- Born: 16 December 1972 (age 53) Durango, Mexico
- Occupation: Politician
- Political party: PVEM

= Lorena Corona Valdés =

Mexican politician

Lorena Corona Valdés (born 16 December 1972) is a Mexican politician from the Ecologist Green Party of Mexico. She serves as a federal deputy to the LXIII Legislature of the Mexican Congress representing Durango and the first electoral region.

==Life==
Corona received her law degree from the Instituto Tecnológico Autónomo de México (ITAM) in 1997 and worked primarily as a communications lawyer. Between 2001 and 2006, she was the legal director of Televisa Radio (Sistema Radiópolis, S.A. de C.V.); during this time, she obtained graduate degrees in intellectual property law and in operating broadcasting companies, and she was also named by Vicente Fox to serve on the Federal Telecommunications Commission. After she left Televisa Radio, she worked at Ecija Abogados from 2006 to 2007 and at Legal Media Advisers from 2007 to 2008.

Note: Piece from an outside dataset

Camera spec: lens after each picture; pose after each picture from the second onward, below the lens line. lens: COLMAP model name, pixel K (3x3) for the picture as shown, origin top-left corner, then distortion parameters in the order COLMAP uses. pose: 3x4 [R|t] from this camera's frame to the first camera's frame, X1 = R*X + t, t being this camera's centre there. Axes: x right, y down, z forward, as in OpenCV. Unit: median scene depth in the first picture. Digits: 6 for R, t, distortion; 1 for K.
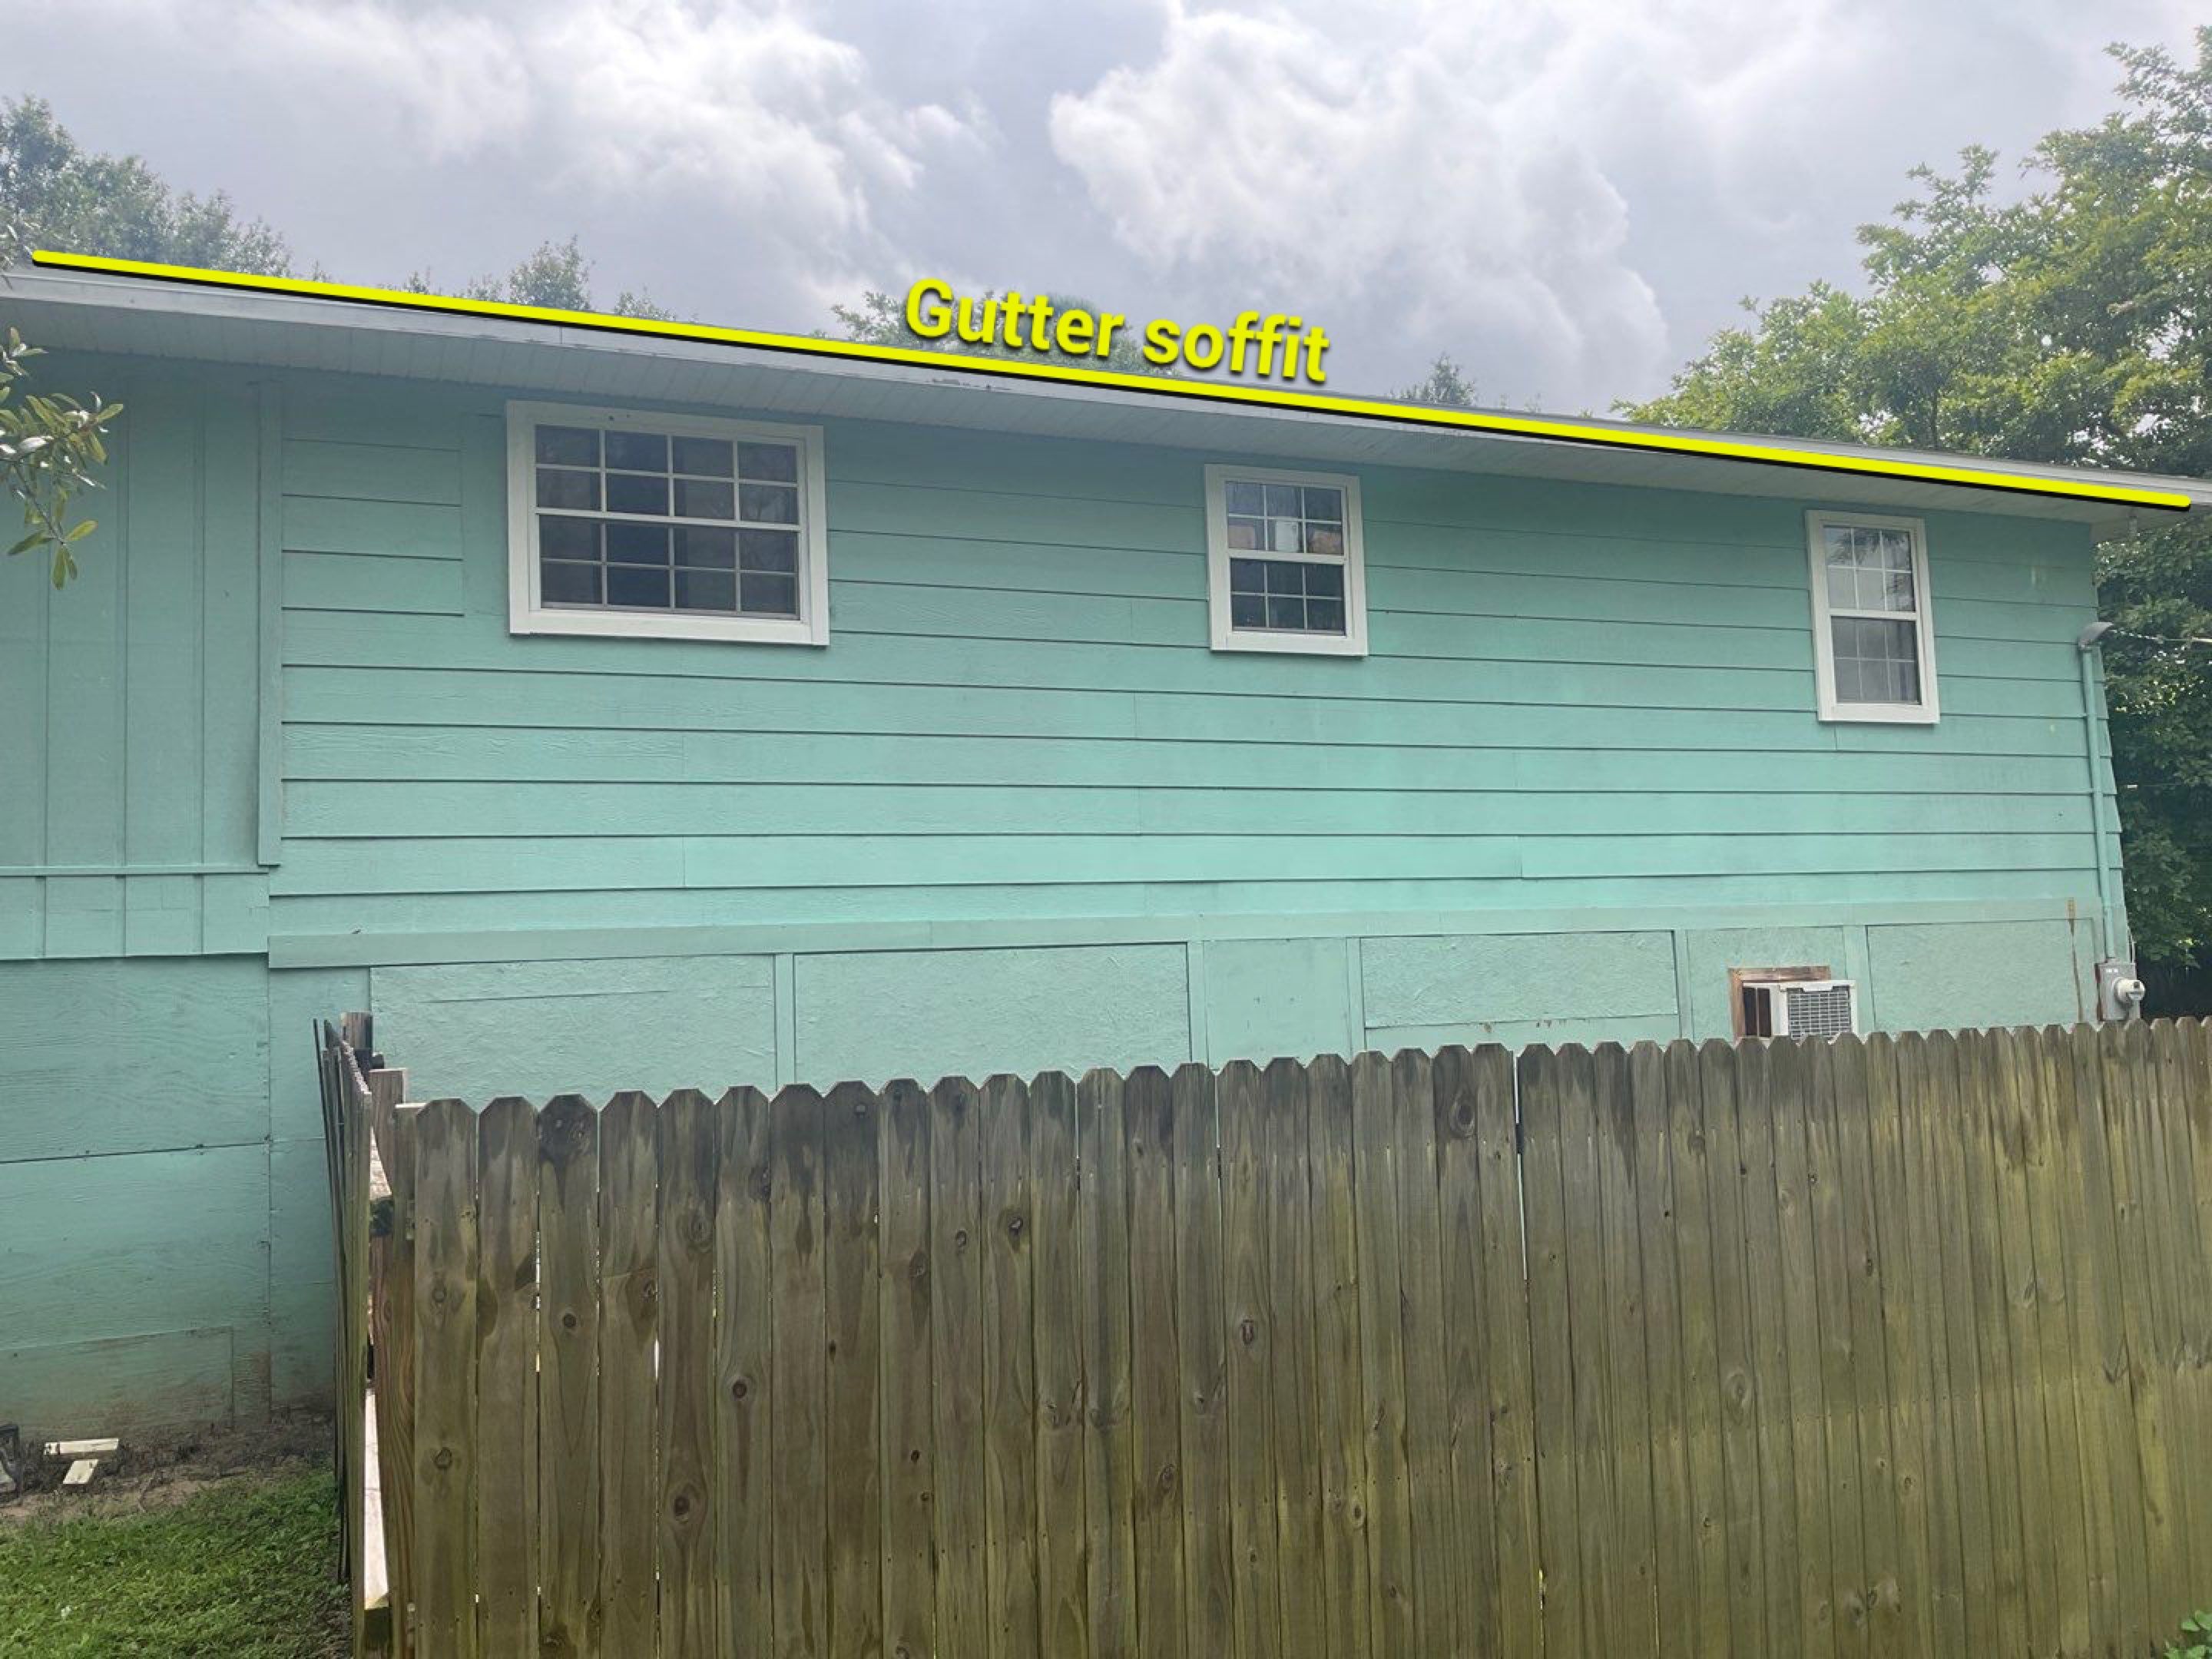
lens RADIAL K [[1966.8, 0, 1102.6], [0, 1966.8, 810.9], [0, 0, 1]] dist [0.151981, -0.334350]
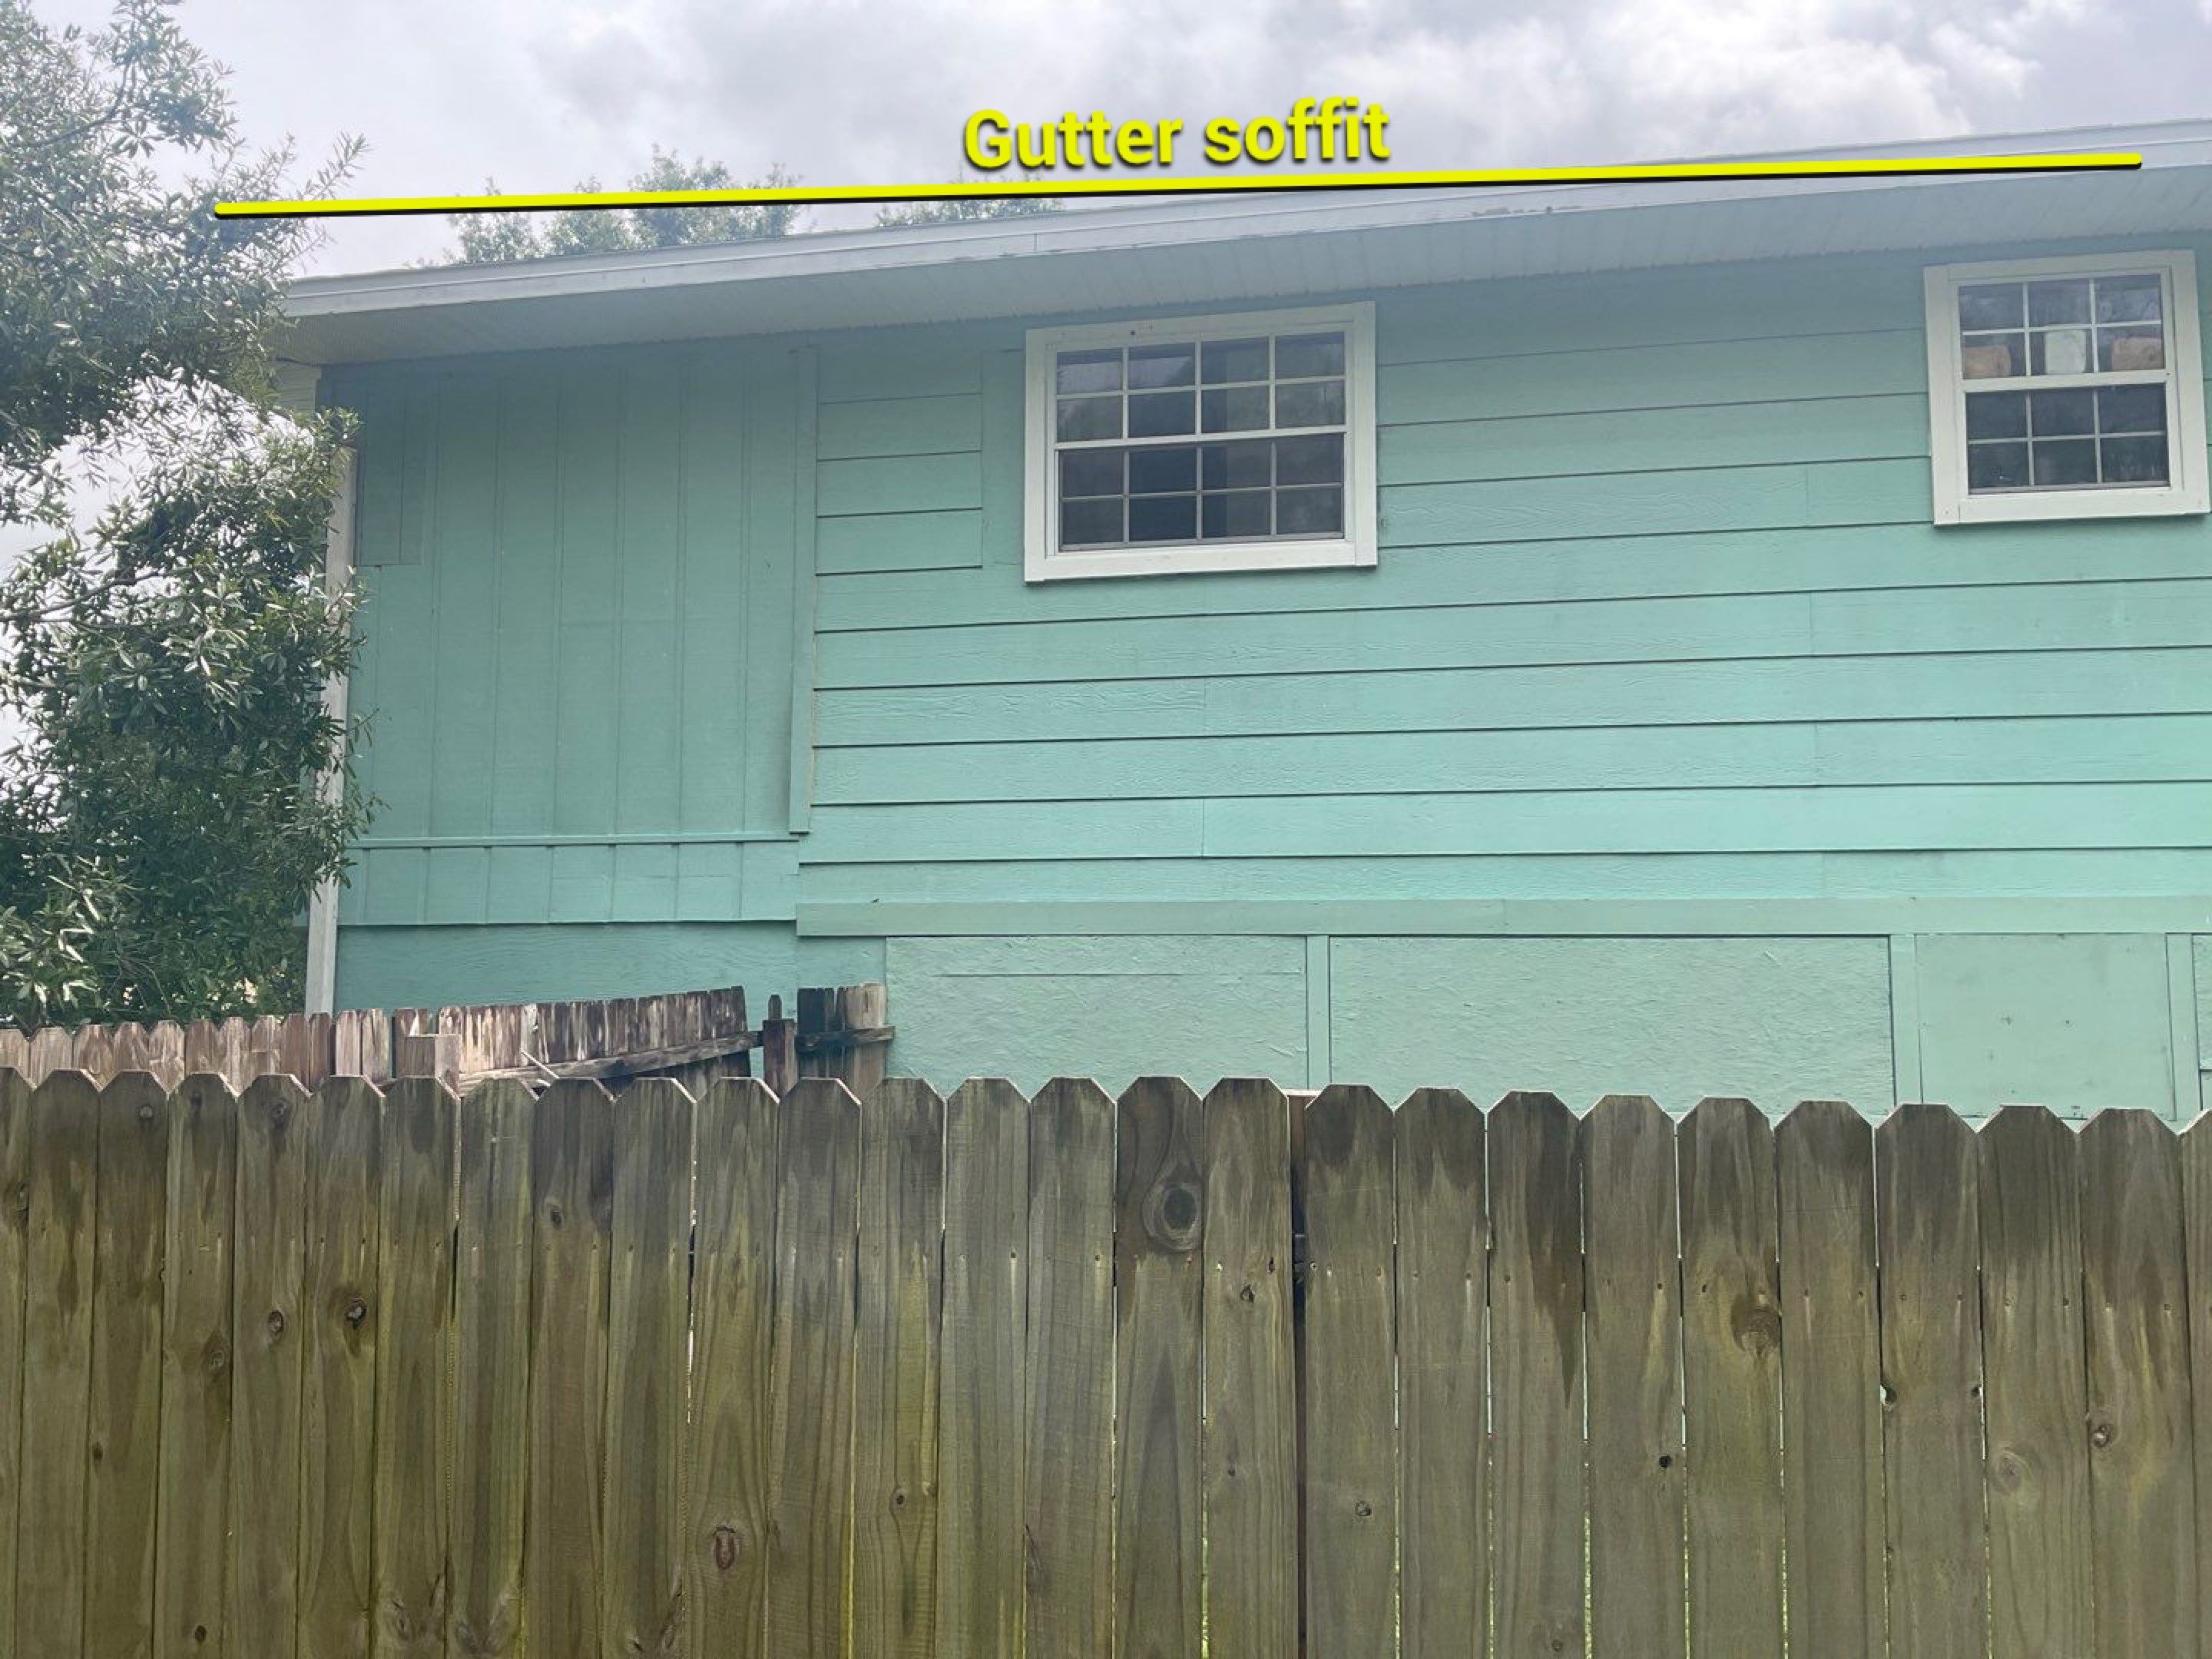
lens RADIAL K [[1892.7, 0, 1093.4], [0, 1892.7, 823.5], [0, 0, 1]] dist [0.070369, -0.126636]
pose [[0.810318, -0.015283, -0.585792, 0.434305], [0.016147, 0.999863, -0.003750, 0.048366], [0.585768, -0.006420, 0.810453, 0.540940]]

From 2009 to 2012, Corona spent her first term in the Chamber of Deputies for the LXI Legislature, where she sat on the Public Education and Educational Services Commission as well as those dealing with Government and National Defense. She returned to the chamber in 2015, again as a proportional representation deputy; she sits on the Economy, Constitutional Points, and Culture and Film Commissions.